Perdamaian sejati bukan ketiadaan masalah, tetapi kehadiran kasih Allah yang kekal. Dalam bahasa Reformed, ini disebut shalom perjanjian — damai yang berakar pada hubungan yang dipulihkan dengan Allah.
c. Kasih Allah sebagai motivasi pelayanan
Jika kasih Tuhan tidak berakhir, maka pelayanan kita pun harus bersumber dari kasih itu, bukan dari emosi atau situasi.
Sebagaimana Paulus berkata dalam 2 Korintus 5:14,
“Kasih Kristus yang menguasai kami.”
Pandangan Reformed mengajarkan bahwa kasih yang sejati hanya dapat lahir dari hati yang telah terlebih dahulu disentuh oleh kasih karunia Allah.
6. Refleksi Pastoral: Kasih yang Menyembuhkan Luka Umat
Bagi umat yang terluka—baik karena dosa, penolakan, atau kegagalan—ayat ini berbicara lembut namun penuh kuasa: kasih Tuhan belum selesai denganmu.

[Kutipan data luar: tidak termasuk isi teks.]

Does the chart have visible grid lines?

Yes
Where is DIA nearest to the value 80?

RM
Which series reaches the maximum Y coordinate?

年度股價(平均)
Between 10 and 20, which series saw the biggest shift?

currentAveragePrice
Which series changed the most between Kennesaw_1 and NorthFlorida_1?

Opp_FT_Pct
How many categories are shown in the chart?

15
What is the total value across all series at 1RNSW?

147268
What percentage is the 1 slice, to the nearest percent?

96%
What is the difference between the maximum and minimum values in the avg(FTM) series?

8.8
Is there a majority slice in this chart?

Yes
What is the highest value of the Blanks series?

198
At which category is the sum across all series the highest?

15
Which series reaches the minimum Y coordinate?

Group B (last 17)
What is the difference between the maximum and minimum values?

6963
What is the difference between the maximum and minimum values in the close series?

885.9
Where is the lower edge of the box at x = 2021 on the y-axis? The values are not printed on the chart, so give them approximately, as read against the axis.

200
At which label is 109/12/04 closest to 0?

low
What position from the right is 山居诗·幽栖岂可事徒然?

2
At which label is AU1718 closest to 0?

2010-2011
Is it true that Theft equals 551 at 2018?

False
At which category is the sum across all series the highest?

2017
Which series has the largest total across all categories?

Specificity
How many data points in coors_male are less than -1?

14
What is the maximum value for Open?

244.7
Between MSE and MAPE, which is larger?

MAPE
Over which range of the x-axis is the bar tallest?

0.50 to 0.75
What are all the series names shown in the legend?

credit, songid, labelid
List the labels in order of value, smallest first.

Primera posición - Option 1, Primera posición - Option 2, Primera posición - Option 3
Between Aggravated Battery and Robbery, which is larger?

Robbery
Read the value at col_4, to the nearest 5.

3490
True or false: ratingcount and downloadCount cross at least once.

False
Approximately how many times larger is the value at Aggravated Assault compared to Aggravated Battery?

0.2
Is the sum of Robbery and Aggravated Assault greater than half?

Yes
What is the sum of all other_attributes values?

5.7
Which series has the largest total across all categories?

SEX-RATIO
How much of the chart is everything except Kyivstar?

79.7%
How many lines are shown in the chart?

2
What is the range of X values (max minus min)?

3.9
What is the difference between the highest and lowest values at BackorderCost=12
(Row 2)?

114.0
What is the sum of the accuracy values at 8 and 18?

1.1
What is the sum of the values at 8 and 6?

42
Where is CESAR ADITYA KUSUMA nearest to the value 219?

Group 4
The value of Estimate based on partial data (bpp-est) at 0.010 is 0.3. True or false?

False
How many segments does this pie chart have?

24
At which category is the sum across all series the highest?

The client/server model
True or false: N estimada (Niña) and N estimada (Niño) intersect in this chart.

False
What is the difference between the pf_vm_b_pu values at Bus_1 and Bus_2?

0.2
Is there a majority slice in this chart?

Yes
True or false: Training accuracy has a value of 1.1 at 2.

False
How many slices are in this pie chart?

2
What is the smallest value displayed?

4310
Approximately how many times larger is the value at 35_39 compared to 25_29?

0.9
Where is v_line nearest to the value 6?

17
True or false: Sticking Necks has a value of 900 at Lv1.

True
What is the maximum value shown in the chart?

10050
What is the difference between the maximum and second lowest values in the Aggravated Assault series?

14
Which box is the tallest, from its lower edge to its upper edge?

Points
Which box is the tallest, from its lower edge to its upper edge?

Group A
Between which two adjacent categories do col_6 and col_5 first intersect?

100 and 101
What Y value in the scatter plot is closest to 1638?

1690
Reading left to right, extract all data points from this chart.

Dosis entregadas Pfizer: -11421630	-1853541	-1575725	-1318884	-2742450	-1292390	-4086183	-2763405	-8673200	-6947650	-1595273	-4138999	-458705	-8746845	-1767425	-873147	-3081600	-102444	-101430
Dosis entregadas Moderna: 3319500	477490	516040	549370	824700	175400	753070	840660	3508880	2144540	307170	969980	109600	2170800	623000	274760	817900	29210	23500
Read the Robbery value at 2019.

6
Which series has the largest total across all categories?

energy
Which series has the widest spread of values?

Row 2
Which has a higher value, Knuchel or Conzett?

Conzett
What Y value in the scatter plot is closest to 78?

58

Charles Spurgeon pernah berkata:
“Jika kasih Allah dapat berubah, maka aku tidak memiliki pengharapan; tetapi karena kasih itu tidak pernah berubah, maka aku dapat beristirahat di dalam-Nya, bahkan ketika aku gagal.”
(Spurgeon, Morning and Evening)
Kata terakhir dalam Yesaya 54:10 adalah “belas kasihan.”
Itulah inti kasih Allah — kasih yang melihat penderitaan manusia, tidak menutup mata, tetapi bertindak untuk memulihkan.
7. Kesimpulan: Kasih yang Melampaui Waktu
Yesaya 54:10 adalah sebuah deklarasi agung:
“Kasih Tuhan tidak terguncang oleh perubahan dunia.”
Kasih itu tetap kokoh karena bersumber dari Allah yang kekal dan dinyatakan secara penuh di dalam Kristus.
Gunung-gunung dapat runtuh — simbol kestabilan dunia ini bisa hilang. Tetapi kasih Tuhan kepada umat perjanjian-Nya akan tetap berdiri teguh.
Inilah inti dari seluruh sejarah penebusan: Kisah kasih Tuhan belum berakhir.
Ia terus menulisnya — dalam kehidupan umat-Nya, dalam sejarah gereja, dan dalam kekekalan.